Start of Text segment

Multiple Allegations Swirl Around Director of Detroit Institute of Arts
- July 20, 2020 18:18
Salvador Salort-Pons, director of the Detroit Institute of Arts, is at the center of a host of accusations — a charge of nepotism involving the loans of artwork, and allegations regarding his management style, hiring practices and racial mistreatment of current and former staffers, reports the New York Times and the Detroit News.
A DIA Staff Action group accuses Salort-Pons of cultivating a toxic work environment, one that is unfriendly to people of color. The group posted a call on Twitter for Salort-Pons to "be removed from his role as director, president & chief executive officer and any other involvement at the (museum) by Aug. 31, 2020."
In an essay on medium.com former staff member Andrea Montiel de Shuman writes: "In the past couple of years, the institution has been reshaped into a form that many of us cannot recognize — it is a contradictory, hostile, at times vicious and chaotic work environment," directed by "leadership that has fostered a totalitarian, oligarchic system."
First reported by the New York Times, a nepotism charge concerns the loans of El Greco's painting St. Francis Receiving the Stigmata and (loaned earlier) a painting attributed to the circle of Nicolas Poussin, An Allegory of Autumn, to the DIA by Salort-Pons' father-in-law, Alan M. May, a retired developer in Dallas. Former DIA director Graham Beal told the Times, “The loan(s) from Alan May was/were totally above board and benefited the DIA as much, if not more, than the lender.”
A whistle-blower complaint has reportedly been filed about the El Greco with the Michigan Attorney General, as well as the Internal Revenue Service, alleging violation of conflict-of-interest laws.

End of Text segment
Start of Supplied entries

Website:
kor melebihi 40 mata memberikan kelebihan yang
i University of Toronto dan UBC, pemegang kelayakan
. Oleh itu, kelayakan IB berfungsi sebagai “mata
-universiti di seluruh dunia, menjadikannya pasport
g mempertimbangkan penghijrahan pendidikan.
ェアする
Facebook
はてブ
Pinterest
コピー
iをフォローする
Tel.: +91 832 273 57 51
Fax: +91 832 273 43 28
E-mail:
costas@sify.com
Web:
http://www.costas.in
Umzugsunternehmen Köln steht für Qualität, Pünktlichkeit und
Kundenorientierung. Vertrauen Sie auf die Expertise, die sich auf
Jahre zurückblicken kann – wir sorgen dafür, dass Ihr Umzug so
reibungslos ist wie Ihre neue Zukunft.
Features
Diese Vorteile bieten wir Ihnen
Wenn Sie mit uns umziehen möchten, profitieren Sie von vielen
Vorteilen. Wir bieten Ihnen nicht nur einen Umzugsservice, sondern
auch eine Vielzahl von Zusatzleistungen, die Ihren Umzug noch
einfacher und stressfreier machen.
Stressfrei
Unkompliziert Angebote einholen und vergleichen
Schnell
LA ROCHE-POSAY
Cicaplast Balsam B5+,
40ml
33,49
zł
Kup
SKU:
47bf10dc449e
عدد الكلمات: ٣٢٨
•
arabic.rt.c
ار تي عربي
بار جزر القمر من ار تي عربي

End of Supplied entries

Work request 1 » In the article on the allegations against the Detroit Institute of Arts director, by what date did the DIA Staff Action group demand that Salort-Pons be removed?
Work request 2 » Reproduce the article on the Detroit Institute of Arts allegations from "First reported by" to "of conflict-of-interest laws.", replacing "whistle-blower complaint" with "formal complaint".

Answer 1 » By Aug. 31, 2020.

Answer 2 »
First reported by the New York Times, a nepotism charge concerns the loans of El Greco's painting St. Francis Receiving the Stigmata and (loaned earlier) a painting attributed to the circle of Nicolas Poussin, An Allegory of Autumn, to the DIA by Salort-Pons' father-in-law, Alan M. May, a retired developer in Dallas. Former DIA director Graham Beal told the Times, “The loan(s) from Alan May was/were totally above board and benefited the DIA as much, if not more, than the lender.”
A formal complaint has reportedly been filed about the El Greco with the Michigan Attorney General, as well as the Internal Revenue Service, alleging violation of conflict-of-interest laws.